What we did is try to create an experience around the meal‚ and that was our approach to this project. For the breakfast‚ we created a pharmacy-like setup‚ where each inmate would individually administer the amounts of each ingredient added with regards to spices and tastes‚ which would allow‚ to some extent‚ for creating their own dish. Another thing that was crucial to whether or not this was indeed going to work was if it was suitable for mass production. You can’t have things that are difficult to prepare or require specific tools or storage conditions—it had to be simple. We tried working our way around that when working toward the final result.
Porridge of grains and seeds D.I.Y. flavor-box
(3998 cal per recipe)
120g Puy lentils
Boil barley seeds and lentils until soft. Drain and mix in with the rest of the dry ingredients. Add water‚ season with salt and boil until consistent in texture. Add oil before serving. Serve with spices‚ hot sauce‚ sugar‚ syrup‚ pesto‚ popcorn or any other fun flavor.
Recipe made for 4 persons or more.
3 course menu
Instant soup‚ egg roll and cake
(5727 cal per recipe)
35g dried mushrooms
4g fennel seeds
25g inactive yeast
55g beurre noisette
Blend all dry ingredients into a fine powder. Mix with Malto and whisk in lukewarm beurre noisette. Press into molds (about 15g) and compress. Place in the freezer for an hour. Remove mold and wrap in foil. Pour over 250 ml. of boiling water when serving.
100g stale bread
50g leftover meatfat
Boil eggs about 7 minutes. Turn bread into crumbs and fry until golden in fat. Cool down and add salt to taste after taste. When serving‚ roll eggs in breadcrumbs.
60g peanut butter
250g ground sunflower seeds
4 egg yolks
125g brown sugar
Preheat oven to 180° C. Grease a cakepan and mix butter‚ peanut butter‚ sugar and egg yolks until fluffy. Beat the whites smooth and fluffy with salt. Mix sunflower seeds in the butter mix and carefully fold in the egg whites. Bake for 30 minutes until golden and the oven smells like cake. Serve with jam.

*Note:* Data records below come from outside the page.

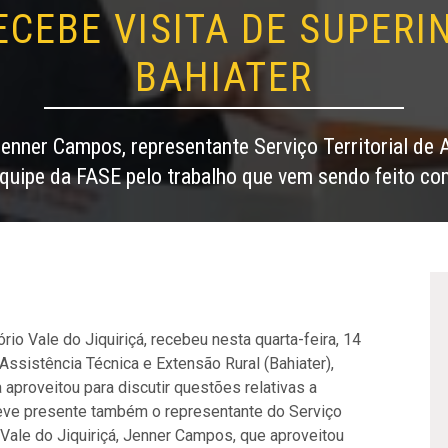
ECEBE VISITA DE SUPER
BAHIATER
ner Campos, representante Serviço Territorial de A
quipe da FASE pelo trabalho que vem sendo feito c
rio Vale do Jiquiriçá, recebeu nesta quarta-feira, 14
Assistência Técnica e Extensão Rural (Bahiater),
aproveitou para discutir questões relativas a
eve presente também o representante do Serviço
) Vale do Jiquiriçá, Jenner Campos, que aproveitou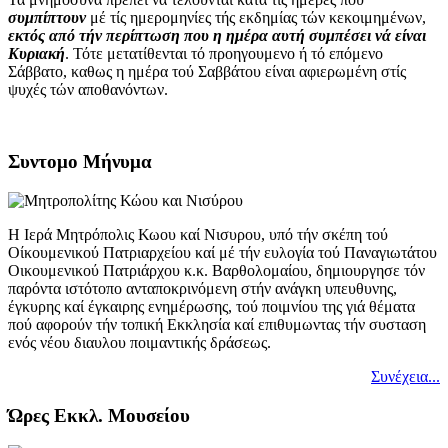
συμπίπτουν
μέ τίς ημερομηνίες τής εκδημίας τών κεκοιμημένων,
εκτός από τήν περίπτωση που η ημέρα αυτή συμπέσει νά είναι
Κυριακή
. Τότε μετατίθενται τό προηγουμενο ή τό επόμενο
Σάββατο, καθως η ημέρα τού Σαββάτου είναι αφιερωμένη στίς
ψυχές τών αποθανόντων.
Συντομο Μήνυμα
Η Ιερά Μητρόπολις Κωου καί Νισυρου, υπό τήν σκέπη τού
Οίκουμενικού Πατριαρχείου καί μέ τήν ευλογία τού Παναγιωτάτου
Οικουμενικού Πατριάρχου κ.κ. Βαρθολομαίου, δημιουργησε τόν
παρόντα ιστότοπο ανταποκρινόμενη στήν ανάγκη υπευθυνης,
έγκυρης καί έγκαιρης ενημέρωσης, τού ποιμνίου της γιά θέματα
πού αφορούν τήν τοπική Εκκλησία καί επιθυμωντας τήν συσταση
ενός νέου διαυλου ποιμαντικής δράσεως.
Συνέχεια...
Ώρες Εκκλ. Μουσείου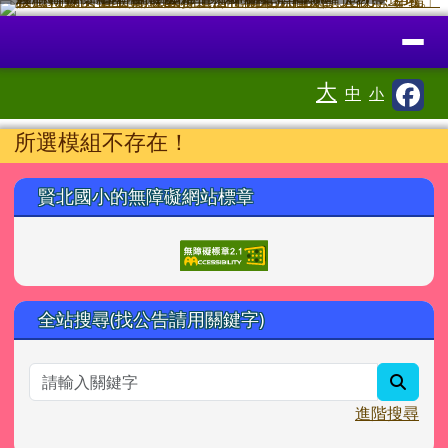
臺南市北區賢北國小全球資訊網
跳至主內容區
導覽列
⏸
工具列
大
中
小
頁尾區域
主內容區域
所選模組不存在！
左邊區域內容
賢北國小的無障礙網站標章
全站搜尋(找公告請用關鍵字)
searc
進階搜尋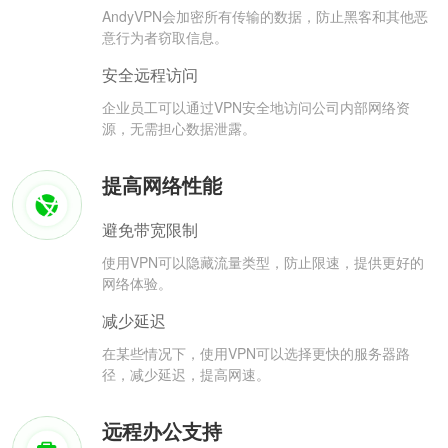
AndyVPN会加密所有传输的数据，防止黑客和其他恶
意行为者窃取信息。
安全远程访问
企业员工可以通过VPN安全地访问公司内部网络资
源，无需担心数据泄露。
提高网络性能
避免带宽限制
使用VPN可以隐藏流量类型，防止限速，提供更好的
网络体验。
减少延迟
在某些情况下，使用VPN可以选择更快的服务器路
径，减少延迟，提高网速。
远程办公支持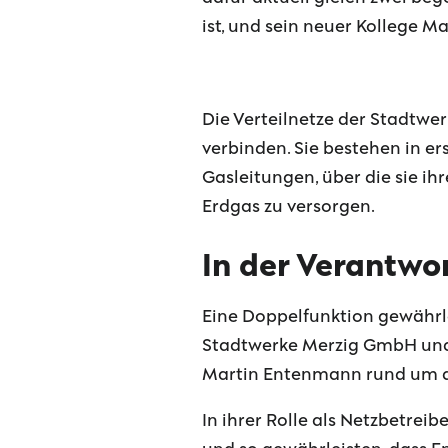
ist, und sein neuer Kollege Ma
Die Verteilnetze der Stadtwe
verbinden. Sie bestehen in er
Gasleitungen, über die sie 
Erdgas zu versorgen.
In der Verantwo
Eine Doppelfunktion gewährlei
Stadtwerke Merzig GmbH und 
Martin Entenmann rund um die
In ihrer Rolle als Netzbetreib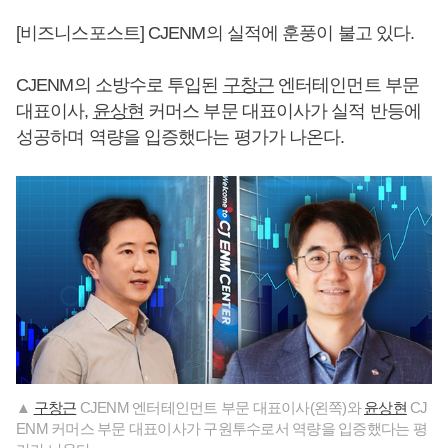
[비즈니스포스트] CJENM의 실적에 훈풍이 불고 있다.
CJENM의 소방수로 투입된
구창근
엔터테인먼트 부문
대표이사,
윤상현
커머스 부문 대표이사가 실적 반등에
성공하며 역량을 입증했다는 평가가 나온다.
▲
구창근
CJENM 엔터테인먼트 부문 대표이사(왼쪽)와
윤상현
CJ
ENM 커머스 부문 대표이사가 구원투수로서 역량을 입증했다는 평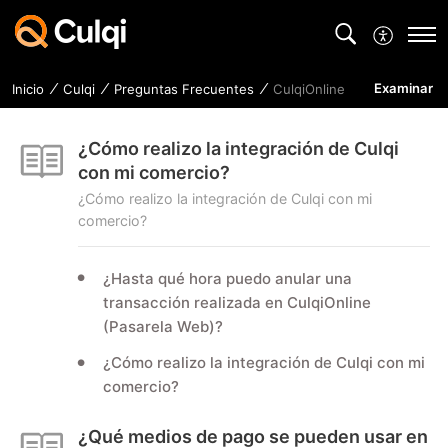
Examinar
Inicio
Culqi
Preguntas Frecuentes
CulqiOnline
¿Cómo realizo la integración de Culqi
con mi comercio?
¿Cómo realizo la integración de Culqi con mi
comercio?
¿Hasta qué hora puedo anular una
transacción realizada en CulqiOnline
(Pasarela Web)?
¿Cómo realizo la integración de Culqi con mi
comercio?
¿Qué medios de pago se pueden usar en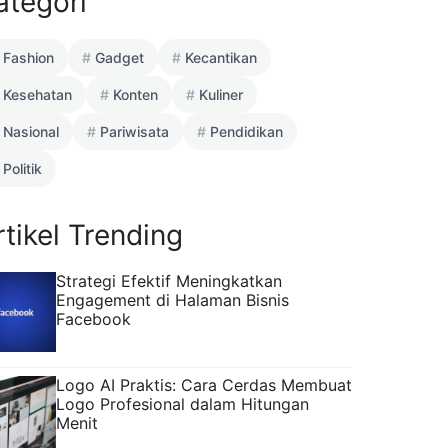
ategori
Fashion
Gadget
Kecantikan
Kesehatan
Konten
Kuliner
Nasional
Pariwisata
Pendidikan
Politik
rtikel Trending
Strategi Efektif Meningkatkan
Engagement di Halaman Bisnis
Facebook
Logo AI Praktis: Cara Cerdas Membuat
Logo Profesional dalam Hitungan
Menit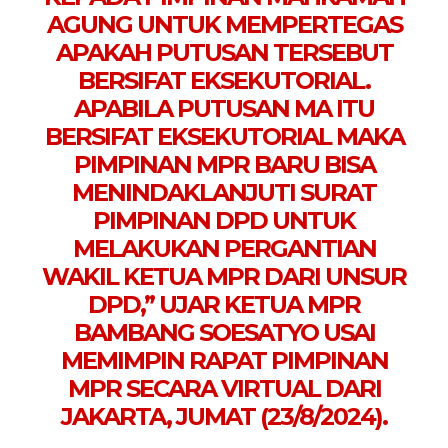
AGUNG UNTUK MEMPERTEGAS
APAKAH PUTUSAN TERSEBUT
BERSIFAT EKSEKUTORIAL.
APABILA PUTUSAN MA ITU
BERSIFAT EKSEKUTORIAL MAKA
PIMPINAN MPR BARU BISA
MENINDAKLANJUTI SURAT
PIMPINAN DPD UNTUK
MELAKUKAN PERGANTIAN
WAKIL KETUA MPR DARI UNSUR
DPD,” UJAR KETUA MPR
BAMBANG SOESATYO USAI
MEMIMPIN RAPAT PIMPINAN
MPR SECARA VIRTUAL DARI
JAKARTA, JUMAT (23/8/2024).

Recipe made for 4 persons or more.
Chicken‚ beef and leftovers
(2468 cal per recipe)
450g minced chicken
150g braised beef trimmings
300g of leftover veggies
We have used:
Parsley, Potatoes, Deep fried grits, Boiled kohlrabi, and Braised leeks
Knead the minced chicken with salt. Add cream slowly while still kneading. Add pulled beef and mix in the leftovers. Bake in the oven at 150° C for about 30 minutes. Slice and serve.